BioJulia / Indexes.jl

MIT License
3 stars 4 forks source link

Handling of chromosomes not in index #9

Open rulixxx opened 2 years ago

rulixxx commented 2 years ago

Currently looking up a chromosome not found in the index of a file croaks with an error in Indexes.overlapchunks because seqid has a value of Nothing. Error is not captured with if condition:

function overlapchunks(tabix::Tabix, interval::Interval)
     seqid = findfirst(isequal(BioGenerics.seqname(interval)), tabix.names)
      if seqid == 0
          throw(ArgumentError("failed to find sequence name '$(BioGenerics.seqname(interval))'"))
      end
      return overlapchunks(tabix.index, seqid, BioGenerics.leftposition(interval):BioGenerics.rightposition(interval))
  end

Suggest to change handling of this situation altogether. In a situation where the chromosome is not found in the tabix.name function should return an empty list of chunks. This would be useful when handling sex chromosomes in a more natural way (just like tabix utility does).

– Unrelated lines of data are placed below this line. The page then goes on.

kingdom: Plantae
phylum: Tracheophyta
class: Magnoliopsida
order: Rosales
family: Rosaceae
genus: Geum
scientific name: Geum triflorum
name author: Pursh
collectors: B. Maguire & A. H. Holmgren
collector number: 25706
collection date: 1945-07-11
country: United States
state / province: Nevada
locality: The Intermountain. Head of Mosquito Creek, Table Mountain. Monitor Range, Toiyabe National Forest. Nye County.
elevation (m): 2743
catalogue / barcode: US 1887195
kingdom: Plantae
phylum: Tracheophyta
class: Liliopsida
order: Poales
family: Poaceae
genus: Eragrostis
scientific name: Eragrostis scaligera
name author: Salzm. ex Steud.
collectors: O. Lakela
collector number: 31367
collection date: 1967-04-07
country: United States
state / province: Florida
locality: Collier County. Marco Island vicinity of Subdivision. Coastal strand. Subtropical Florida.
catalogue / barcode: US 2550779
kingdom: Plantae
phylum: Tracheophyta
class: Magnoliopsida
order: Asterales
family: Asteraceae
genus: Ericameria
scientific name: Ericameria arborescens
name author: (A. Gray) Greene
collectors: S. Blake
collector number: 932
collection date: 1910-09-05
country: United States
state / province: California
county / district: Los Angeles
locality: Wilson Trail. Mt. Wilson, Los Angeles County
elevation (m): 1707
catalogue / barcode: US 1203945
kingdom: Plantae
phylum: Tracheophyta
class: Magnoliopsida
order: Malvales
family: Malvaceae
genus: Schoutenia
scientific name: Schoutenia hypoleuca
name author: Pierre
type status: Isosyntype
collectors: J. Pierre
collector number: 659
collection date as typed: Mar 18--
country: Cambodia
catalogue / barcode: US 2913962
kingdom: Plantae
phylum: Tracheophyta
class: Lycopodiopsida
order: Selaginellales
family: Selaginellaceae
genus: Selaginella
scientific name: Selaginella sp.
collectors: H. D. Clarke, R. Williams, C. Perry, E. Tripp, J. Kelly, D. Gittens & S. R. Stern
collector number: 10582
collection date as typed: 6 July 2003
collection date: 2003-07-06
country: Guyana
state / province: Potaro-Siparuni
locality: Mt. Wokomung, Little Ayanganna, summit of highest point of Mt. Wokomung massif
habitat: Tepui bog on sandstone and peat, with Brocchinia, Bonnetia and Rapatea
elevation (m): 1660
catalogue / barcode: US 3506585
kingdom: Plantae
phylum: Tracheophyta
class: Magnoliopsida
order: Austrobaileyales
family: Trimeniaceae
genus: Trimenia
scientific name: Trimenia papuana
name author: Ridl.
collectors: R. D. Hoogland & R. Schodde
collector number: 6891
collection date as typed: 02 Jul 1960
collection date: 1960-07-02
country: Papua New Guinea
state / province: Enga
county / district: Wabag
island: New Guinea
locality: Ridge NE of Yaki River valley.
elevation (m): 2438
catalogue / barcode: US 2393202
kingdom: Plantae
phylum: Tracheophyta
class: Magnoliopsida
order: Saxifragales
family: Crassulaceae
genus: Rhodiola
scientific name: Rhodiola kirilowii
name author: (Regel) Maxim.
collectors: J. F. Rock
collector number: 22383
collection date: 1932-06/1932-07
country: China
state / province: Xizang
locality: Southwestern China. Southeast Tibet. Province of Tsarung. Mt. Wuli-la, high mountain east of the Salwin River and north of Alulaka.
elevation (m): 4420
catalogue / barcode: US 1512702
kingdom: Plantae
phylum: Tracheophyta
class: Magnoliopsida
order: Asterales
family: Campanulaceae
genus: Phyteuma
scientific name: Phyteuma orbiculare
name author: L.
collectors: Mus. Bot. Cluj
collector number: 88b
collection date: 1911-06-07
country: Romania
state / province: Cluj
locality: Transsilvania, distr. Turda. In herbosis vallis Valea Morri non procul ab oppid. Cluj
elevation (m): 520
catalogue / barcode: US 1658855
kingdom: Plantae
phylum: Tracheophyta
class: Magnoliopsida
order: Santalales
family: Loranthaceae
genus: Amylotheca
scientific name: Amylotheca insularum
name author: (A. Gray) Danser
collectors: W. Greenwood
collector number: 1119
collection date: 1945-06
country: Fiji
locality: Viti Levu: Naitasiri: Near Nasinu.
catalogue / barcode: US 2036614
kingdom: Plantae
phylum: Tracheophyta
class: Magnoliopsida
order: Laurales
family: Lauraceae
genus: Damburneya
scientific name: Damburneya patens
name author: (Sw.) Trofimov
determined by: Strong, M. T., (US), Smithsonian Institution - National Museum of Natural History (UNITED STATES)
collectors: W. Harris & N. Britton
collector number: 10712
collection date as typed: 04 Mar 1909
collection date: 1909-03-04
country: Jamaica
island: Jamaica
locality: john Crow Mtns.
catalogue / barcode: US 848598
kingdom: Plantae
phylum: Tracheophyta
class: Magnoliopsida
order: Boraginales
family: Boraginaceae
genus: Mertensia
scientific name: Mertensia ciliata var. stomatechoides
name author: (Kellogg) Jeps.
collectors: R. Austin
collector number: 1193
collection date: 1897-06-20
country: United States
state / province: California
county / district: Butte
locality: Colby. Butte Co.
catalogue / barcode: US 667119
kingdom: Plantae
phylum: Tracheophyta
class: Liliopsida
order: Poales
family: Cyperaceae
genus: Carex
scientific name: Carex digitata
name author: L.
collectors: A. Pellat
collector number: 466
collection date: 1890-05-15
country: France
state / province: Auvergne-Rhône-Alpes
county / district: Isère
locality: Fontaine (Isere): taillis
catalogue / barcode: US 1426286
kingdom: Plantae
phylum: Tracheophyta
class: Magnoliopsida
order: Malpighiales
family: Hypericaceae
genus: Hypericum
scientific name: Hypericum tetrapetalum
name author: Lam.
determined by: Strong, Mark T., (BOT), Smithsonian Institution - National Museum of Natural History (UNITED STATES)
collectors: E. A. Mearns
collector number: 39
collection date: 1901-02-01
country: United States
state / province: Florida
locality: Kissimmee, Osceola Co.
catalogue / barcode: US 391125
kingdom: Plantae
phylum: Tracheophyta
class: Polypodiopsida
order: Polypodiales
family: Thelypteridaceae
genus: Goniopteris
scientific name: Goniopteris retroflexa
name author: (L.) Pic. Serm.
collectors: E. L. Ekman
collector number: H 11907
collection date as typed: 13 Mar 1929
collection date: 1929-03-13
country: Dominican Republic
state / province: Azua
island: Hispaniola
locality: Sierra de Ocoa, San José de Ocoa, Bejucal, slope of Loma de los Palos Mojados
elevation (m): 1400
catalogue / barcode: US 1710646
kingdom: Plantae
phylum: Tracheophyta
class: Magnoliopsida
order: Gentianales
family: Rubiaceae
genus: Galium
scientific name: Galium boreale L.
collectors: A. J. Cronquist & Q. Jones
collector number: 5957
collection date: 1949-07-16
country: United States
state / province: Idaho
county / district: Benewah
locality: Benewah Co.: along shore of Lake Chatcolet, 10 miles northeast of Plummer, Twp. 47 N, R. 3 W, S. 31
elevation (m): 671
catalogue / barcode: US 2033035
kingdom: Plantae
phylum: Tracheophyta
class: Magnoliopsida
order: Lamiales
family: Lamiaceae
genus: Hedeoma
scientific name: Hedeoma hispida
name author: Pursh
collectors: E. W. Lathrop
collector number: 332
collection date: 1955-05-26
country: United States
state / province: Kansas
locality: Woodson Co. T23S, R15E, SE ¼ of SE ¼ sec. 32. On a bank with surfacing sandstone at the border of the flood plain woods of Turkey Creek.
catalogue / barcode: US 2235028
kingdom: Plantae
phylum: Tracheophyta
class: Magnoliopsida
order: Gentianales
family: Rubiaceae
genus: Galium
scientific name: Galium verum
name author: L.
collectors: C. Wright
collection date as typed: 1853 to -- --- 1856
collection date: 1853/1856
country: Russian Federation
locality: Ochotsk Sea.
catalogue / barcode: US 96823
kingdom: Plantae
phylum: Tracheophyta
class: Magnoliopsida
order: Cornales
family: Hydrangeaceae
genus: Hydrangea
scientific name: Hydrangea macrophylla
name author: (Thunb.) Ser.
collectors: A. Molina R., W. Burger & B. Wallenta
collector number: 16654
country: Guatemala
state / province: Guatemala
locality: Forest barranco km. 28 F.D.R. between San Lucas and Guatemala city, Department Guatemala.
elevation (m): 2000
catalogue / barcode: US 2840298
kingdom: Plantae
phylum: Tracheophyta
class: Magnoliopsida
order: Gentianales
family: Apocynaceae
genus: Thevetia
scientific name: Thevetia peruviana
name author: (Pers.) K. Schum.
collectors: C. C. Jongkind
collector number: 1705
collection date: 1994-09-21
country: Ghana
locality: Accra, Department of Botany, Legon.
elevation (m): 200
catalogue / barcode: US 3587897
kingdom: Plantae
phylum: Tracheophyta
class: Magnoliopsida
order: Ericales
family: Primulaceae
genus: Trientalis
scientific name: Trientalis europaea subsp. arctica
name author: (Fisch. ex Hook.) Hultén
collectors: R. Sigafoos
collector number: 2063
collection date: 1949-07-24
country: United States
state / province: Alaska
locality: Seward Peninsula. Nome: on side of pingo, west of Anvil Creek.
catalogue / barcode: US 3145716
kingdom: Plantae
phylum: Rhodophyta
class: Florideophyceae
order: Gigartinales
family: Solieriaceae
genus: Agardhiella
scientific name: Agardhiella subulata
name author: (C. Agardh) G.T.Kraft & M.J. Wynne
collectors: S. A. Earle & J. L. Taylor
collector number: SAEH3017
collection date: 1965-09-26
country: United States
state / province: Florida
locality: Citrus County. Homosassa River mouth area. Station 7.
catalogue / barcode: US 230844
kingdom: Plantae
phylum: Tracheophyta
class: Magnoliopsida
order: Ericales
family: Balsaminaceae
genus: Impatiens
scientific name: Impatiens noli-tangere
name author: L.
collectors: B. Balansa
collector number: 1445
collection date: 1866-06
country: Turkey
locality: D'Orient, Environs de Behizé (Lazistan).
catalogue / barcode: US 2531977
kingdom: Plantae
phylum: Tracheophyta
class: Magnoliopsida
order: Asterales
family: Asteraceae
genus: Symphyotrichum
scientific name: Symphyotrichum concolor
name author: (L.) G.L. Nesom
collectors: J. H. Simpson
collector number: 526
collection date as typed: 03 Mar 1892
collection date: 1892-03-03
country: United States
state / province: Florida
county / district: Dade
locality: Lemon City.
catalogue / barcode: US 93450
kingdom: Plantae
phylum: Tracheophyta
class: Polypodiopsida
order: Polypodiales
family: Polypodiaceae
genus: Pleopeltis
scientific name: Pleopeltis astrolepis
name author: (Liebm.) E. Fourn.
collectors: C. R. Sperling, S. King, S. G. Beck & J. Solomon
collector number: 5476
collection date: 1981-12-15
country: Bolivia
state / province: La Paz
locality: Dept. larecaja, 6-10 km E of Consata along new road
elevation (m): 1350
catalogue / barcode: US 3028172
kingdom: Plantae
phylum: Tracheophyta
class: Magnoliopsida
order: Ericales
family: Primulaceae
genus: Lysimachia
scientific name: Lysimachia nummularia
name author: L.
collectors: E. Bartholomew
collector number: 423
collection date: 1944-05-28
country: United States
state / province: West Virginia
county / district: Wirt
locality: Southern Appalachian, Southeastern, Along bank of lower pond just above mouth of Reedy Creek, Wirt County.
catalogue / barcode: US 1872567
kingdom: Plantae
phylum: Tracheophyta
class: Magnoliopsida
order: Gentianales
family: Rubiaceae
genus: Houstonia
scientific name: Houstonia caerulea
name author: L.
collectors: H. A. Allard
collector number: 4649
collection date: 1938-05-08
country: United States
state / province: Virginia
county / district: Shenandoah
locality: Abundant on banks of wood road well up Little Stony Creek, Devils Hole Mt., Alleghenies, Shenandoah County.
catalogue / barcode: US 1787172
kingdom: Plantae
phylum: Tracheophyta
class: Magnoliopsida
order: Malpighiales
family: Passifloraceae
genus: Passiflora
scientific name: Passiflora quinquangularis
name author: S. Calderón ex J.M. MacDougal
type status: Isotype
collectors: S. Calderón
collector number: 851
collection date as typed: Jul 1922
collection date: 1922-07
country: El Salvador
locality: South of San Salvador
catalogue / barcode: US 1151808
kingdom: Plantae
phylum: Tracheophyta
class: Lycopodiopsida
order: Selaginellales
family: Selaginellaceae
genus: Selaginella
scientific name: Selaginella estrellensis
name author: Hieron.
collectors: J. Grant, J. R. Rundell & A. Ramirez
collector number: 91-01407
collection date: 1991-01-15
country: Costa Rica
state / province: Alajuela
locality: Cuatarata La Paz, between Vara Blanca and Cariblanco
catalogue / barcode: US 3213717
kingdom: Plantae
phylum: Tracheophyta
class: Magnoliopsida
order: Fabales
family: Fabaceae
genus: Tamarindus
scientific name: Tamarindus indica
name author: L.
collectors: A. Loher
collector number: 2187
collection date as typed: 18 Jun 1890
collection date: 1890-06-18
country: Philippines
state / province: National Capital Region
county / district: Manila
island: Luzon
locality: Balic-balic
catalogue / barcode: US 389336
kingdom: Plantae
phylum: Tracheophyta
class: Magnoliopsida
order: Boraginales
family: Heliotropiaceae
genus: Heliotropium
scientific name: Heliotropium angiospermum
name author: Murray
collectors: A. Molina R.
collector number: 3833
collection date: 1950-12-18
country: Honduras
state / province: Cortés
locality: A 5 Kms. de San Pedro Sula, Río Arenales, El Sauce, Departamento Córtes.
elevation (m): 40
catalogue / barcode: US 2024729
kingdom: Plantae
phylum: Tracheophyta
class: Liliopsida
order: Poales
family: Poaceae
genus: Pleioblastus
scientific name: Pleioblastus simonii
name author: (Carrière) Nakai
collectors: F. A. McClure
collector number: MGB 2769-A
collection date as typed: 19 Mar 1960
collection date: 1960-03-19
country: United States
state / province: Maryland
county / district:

CiaranOMara commented 2 years ago

Are you able to open a PR with seqid === nothing and contribute some unit tests? If there were a hotfix for this issue, it would get merged into the v0.1 branch.

Regarding the return type, I suspect the motivation for the current behaviour was to adopt Base's iterator interface and other finding patterns. This return behaviour could be revisited for v0.3 after we get CodecBGZF up and running.